Biochemical, Molecular and Pharmacological Studies of the Wheat (Triticum aestivum L) Flavone, Tricin.
PhD thesis, Concordia University.
Biochemical, Molecular and Pharmacological Studies of the Wheat (Triticum aestivum L) Flavone, Tricin
Amira Moheb, Ph.D.
Concordia University, 2012
Tricin (5,7,4'-trihyroxy-3',5'-dimethoxyflavone), a naturally occurring compound, is a characteristic constituent of the grass family, including cereal grain plants, and has been isolated from rice, oat, maize, and wheat. Apart from being a powerful antioxidant, antimutagenic, and anti-inflammatory agent, tricin has been considered as an efficient chemopreventive agent in growth inhibition of human malignant breast tumour cells and colon cancer cells. However, its high commercial price as a pure compound may hinder further experimentation. Wheat is considered one of the main staple foods in Canada and worldwide, and is the most widely adapted crop to abiotic stresses. The main aim of this study is to investigate the effects of abiotic stress factors, such as cold, drought, and salt treatments, among others, on the biosynthesis and accumulation of tricin in different parts of wheat (Triticum aestivum L), with aim of defining an optimum source for tricin production in this important crop. This thesis consists of four research chapters.
The first chapter focuses on an investigation of the phenolic profile of two varieties of wheat (Triticum aestivum L) leaves grown under normal and cold stress conditions. The leaf ‘phenolomes’ were established for two varieties: the winter wheat (Triticum aestivum L. var Claire) and spring wheat (Triticum aestivum L. var, Bounty) using a combination of HPLC-ESI-MS techniques. Phenolic compounds accumulated at a higher level in the Claire than in the Bounty variety, and detected in significant amounts in the apoplast compartment. The accumulation of a mixture of beneficial flavonoids in cold-acclimated wheat leaves attests to its potential use as an inexpensive supplement of a health-promoting component to the human diet.

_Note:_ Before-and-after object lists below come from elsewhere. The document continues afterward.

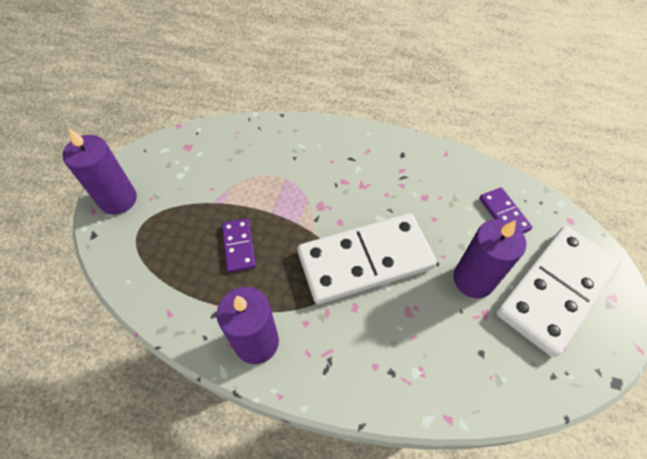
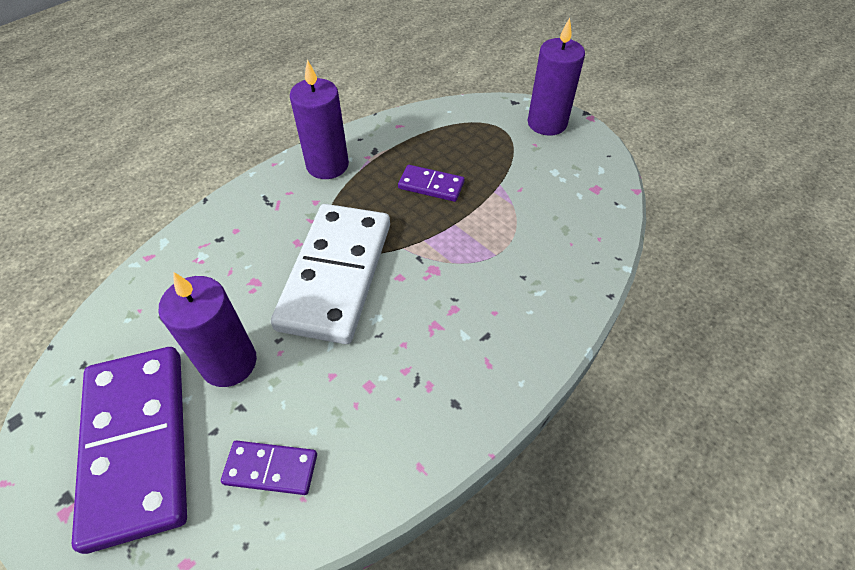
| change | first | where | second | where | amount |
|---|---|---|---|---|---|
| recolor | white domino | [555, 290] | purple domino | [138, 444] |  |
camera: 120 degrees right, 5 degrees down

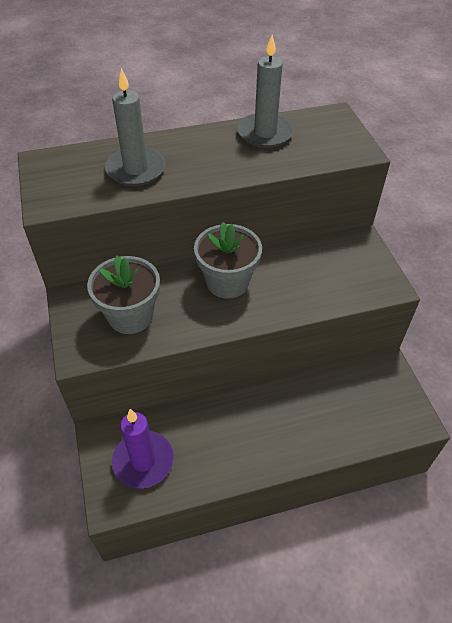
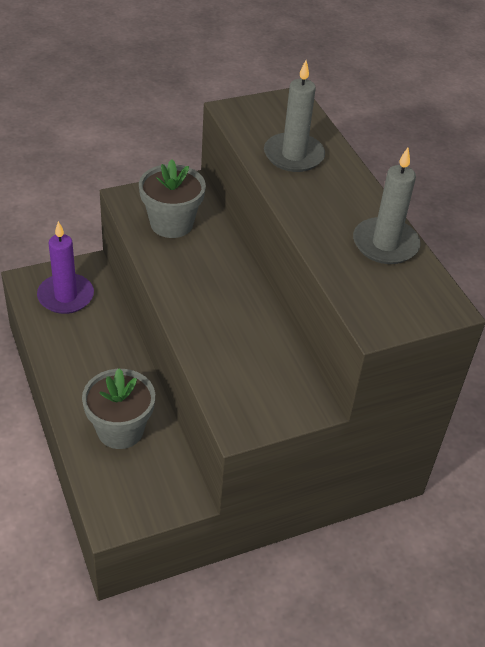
| change | first | where | second | where | amount |
|---|---|---|---|---|---|
| move | grey flower pot | [227, 282] |  | [120, 430] |  |
camera: 80 degrees right, 5 degrees down

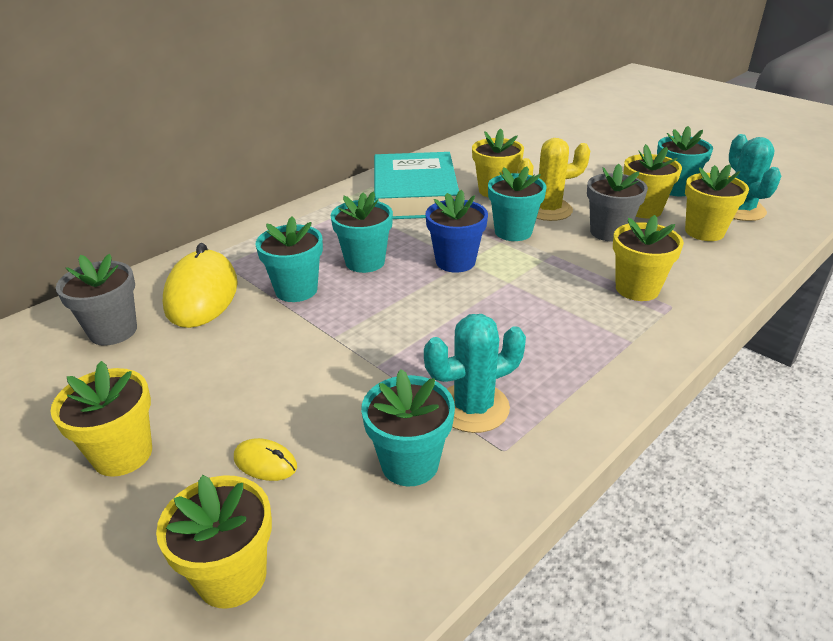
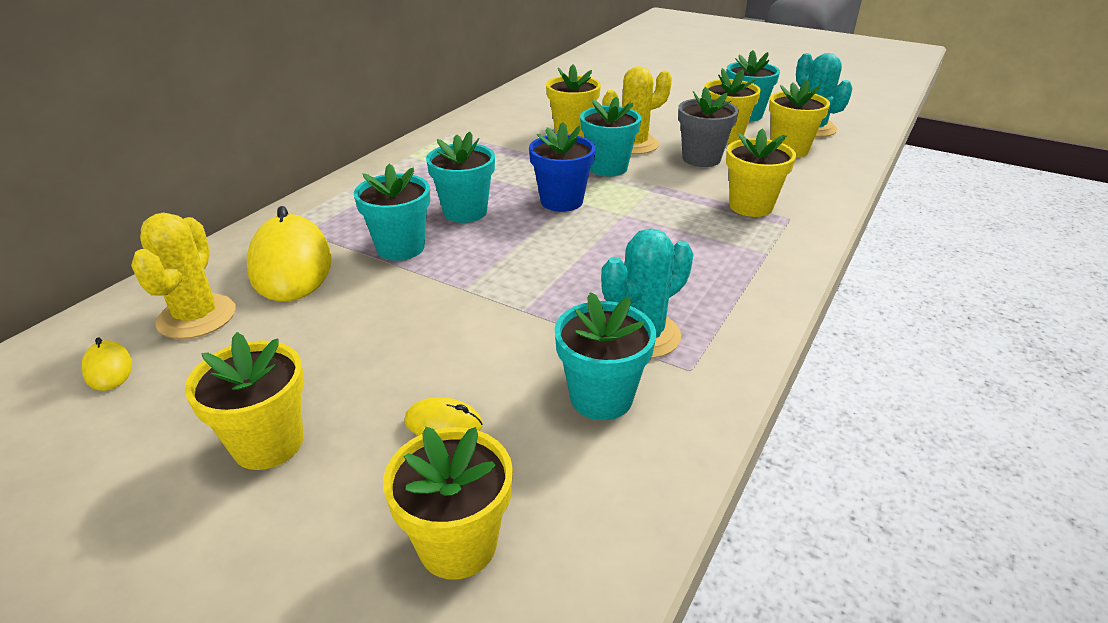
| change | first | where | second | where | amount |
|---|---|---|---|---|---|
| insert |  |  | yellow mouse | [108, 369] |  |
| replace | grey flower pot | [113, 331] | yellow cactus | [197, 317] |  |
| delete | turquoise book | [414, 195] |  |  |  |
camera: 15 degrees left, 0 degrees up

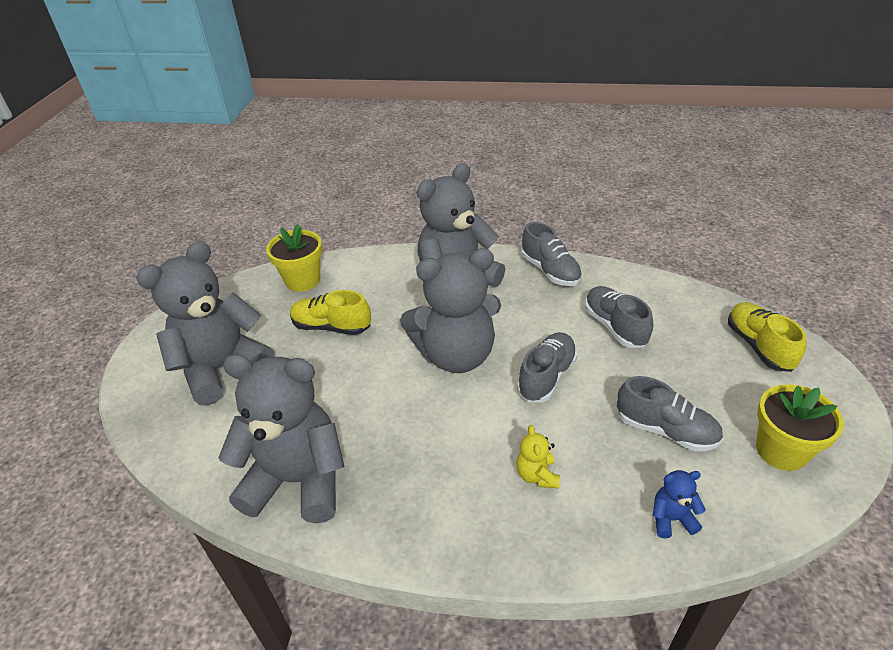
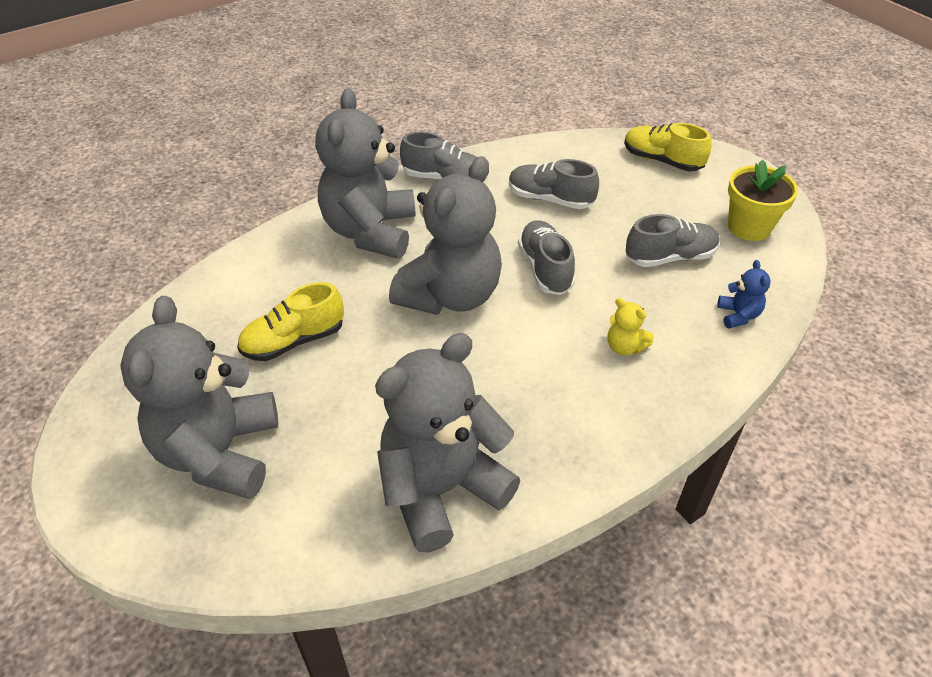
| change | first | where | second | where | amount |
|---|---|---|---|---|---|
| rotate | blue teddy bear | [671, 519] |  | [738, 315] | 135 degrees clockwise |
| delete | yellow flower pot | [302, 280] |  |  |  |
camera: 45 degrees left, 5 degrees up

The second chapter describes the distribution of tricin in different parts of wheat with the aim to designate a rich source for its utilization. Winter wheat husk was identified as the most valuable part. Its tricin content is considered the highest in any plant materials suggesting the use of winter wheat husk as a good source of tricin. Moreover, the potential anticancer effect of tricin on two cancer cell lines was evaluated where it was revealed to have a selective anticancer effect.
In the third chapter, the selective anticancer effect of several methylated phenolic and flavonoids compounds were tested in vitro on cell cultures, using a LDH-spectrophotometer method to assess the viability of the cell lines. Several candidates were found to possess a remarkable antitumor activity on these malignant cell lines, such as trimethyltricetin, a tricin derivative that exhibited a superior selective activity against human adenocarcinomic alveolar basal epithelial cells (A-549).
In the last chapter, the biosynthesis of tricin is discussed. The expression and the enzyme activity of TaOMT2, the enzyme that catalyzes the methylation of tricetin to tricin, were measured at different wheat developmental stages and in response to different abiotic stresses such as cold, salt and drought. The significant accumulation of tricin in the inflorescences suggests that tricin may play a role in protecting the seeds against biotic and abiotic stresses.